# DATA FOR THIS TASK
Start of Block

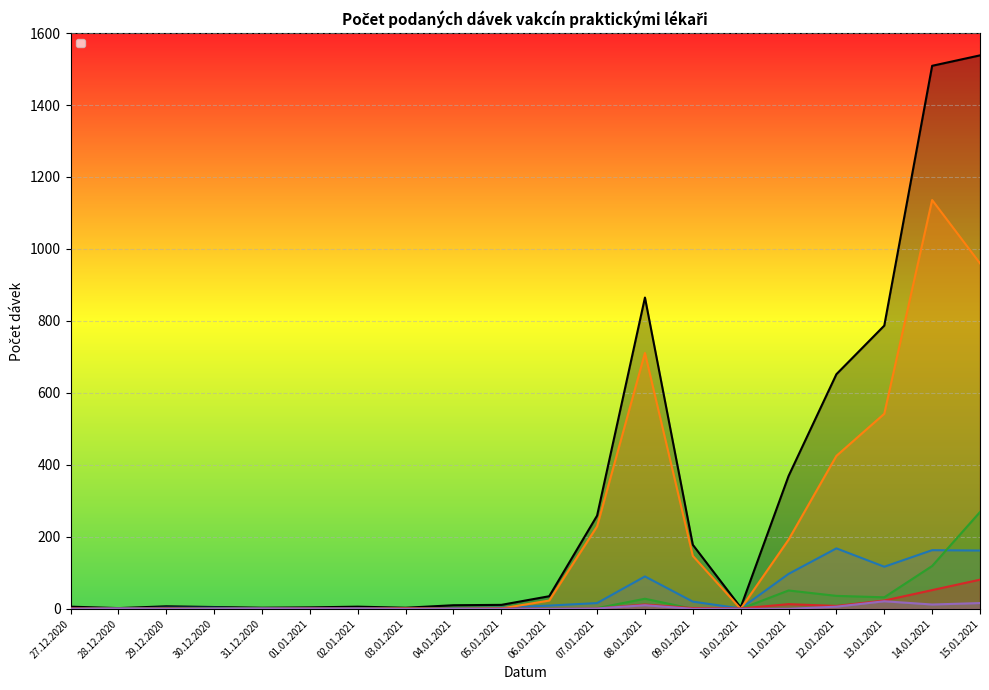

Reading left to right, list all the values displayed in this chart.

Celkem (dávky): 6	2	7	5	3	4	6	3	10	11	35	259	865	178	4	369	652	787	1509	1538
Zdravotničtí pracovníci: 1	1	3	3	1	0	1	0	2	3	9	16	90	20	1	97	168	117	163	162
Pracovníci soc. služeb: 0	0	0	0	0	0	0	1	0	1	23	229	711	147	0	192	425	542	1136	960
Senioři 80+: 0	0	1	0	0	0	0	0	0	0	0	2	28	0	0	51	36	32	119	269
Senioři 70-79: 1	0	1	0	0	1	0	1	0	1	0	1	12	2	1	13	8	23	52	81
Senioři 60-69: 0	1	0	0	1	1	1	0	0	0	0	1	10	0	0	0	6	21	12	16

End of Block
Start of Block

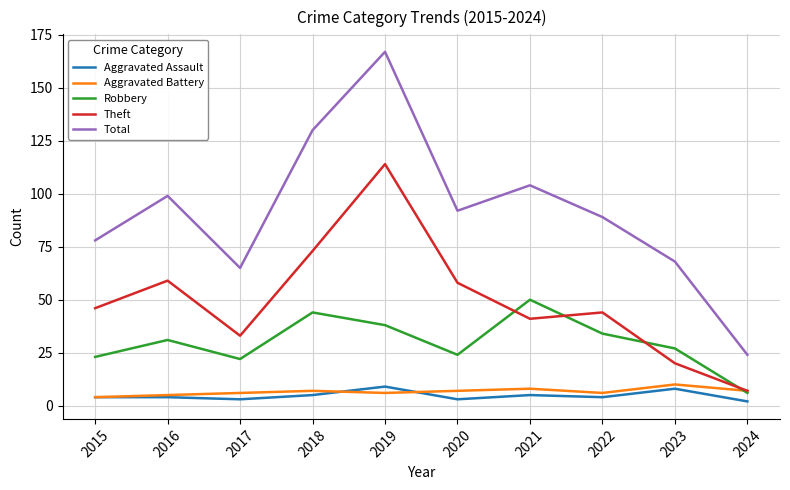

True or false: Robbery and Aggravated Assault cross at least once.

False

End of Block

# WHAT TO PRODUCE
Copy out in full each line of the material above that contains the string "Senioři". Case counts.

# SOLUTION FOR THIS TASK
Senioři 80+: 0	0	1	0	0	0	0	0	0	0	0	2	28	0	0	51	36	32	119	269
Senioři 70-79: 1	0	1	0	0	1	0	1	0	1	0	1	12	2	1	13	8	23	52	81
Senioři 60-69: 0	1	0	0	1	1	1	0	0	0	0	1	10	0	0	0	6	21	12	16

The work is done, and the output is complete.